TASK DIRECTIONS: When you reach the line that contains "This means that" in the data below, start reproducing lines exactly, and stop after the line that contains "name = unifi.breadinfra.net.".

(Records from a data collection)
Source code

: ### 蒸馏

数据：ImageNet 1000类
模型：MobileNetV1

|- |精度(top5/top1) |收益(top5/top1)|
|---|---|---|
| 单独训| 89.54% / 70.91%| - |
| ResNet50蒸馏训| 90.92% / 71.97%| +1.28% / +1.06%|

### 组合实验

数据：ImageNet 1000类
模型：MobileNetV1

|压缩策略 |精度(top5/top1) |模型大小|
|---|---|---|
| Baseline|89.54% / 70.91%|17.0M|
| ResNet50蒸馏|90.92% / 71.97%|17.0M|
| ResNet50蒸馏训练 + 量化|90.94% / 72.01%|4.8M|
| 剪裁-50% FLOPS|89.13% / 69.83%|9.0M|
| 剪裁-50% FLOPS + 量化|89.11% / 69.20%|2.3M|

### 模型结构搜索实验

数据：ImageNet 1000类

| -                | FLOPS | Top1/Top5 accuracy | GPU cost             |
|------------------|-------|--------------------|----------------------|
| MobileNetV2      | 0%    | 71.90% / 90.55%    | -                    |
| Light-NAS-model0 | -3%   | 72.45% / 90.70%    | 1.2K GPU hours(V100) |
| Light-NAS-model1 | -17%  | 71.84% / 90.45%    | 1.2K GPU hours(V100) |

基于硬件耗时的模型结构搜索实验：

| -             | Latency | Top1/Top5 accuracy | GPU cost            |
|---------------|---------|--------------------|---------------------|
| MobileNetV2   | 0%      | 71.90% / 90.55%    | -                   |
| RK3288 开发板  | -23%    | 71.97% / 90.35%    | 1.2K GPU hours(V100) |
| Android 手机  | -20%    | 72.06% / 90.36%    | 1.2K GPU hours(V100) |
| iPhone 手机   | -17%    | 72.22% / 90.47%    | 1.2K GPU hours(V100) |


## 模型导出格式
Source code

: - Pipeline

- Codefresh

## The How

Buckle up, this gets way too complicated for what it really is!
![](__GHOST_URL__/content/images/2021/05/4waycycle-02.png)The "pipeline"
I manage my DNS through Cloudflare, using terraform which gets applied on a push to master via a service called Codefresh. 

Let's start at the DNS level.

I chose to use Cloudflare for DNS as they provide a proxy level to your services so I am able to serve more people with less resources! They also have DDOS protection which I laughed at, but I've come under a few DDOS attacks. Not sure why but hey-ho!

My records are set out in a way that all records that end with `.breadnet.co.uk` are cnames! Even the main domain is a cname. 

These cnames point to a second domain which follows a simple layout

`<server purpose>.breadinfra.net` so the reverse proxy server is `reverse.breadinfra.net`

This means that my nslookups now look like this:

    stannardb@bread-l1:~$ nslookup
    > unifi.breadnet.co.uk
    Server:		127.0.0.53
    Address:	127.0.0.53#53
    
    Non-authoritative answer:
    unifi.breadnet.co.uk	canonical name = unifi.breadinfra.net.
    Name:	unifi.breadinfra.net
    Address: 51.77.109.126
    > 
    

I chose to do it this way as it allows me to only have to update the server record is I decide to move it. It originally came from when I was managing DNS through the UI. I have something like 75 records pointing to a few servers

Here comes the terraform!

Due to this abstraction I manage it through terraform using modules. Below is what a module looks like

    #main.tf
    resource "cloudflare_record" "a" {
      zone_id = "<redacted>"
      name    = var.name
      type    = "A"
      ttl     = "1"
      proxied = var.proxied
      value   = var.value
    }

SOLUTION TO THIS EXERCISE:
This means that my nslookups now look like this:

    stannardb@bread-l1:~$ nslookup
    > unifi.breadnet.co.uk
    Server:		127.0.0.53
    Address:	127.0.0.53#53
    
    Non-authoritative answer:
    unifi.breadnet.co.uk	canonical name = unifi.breadinfra.net.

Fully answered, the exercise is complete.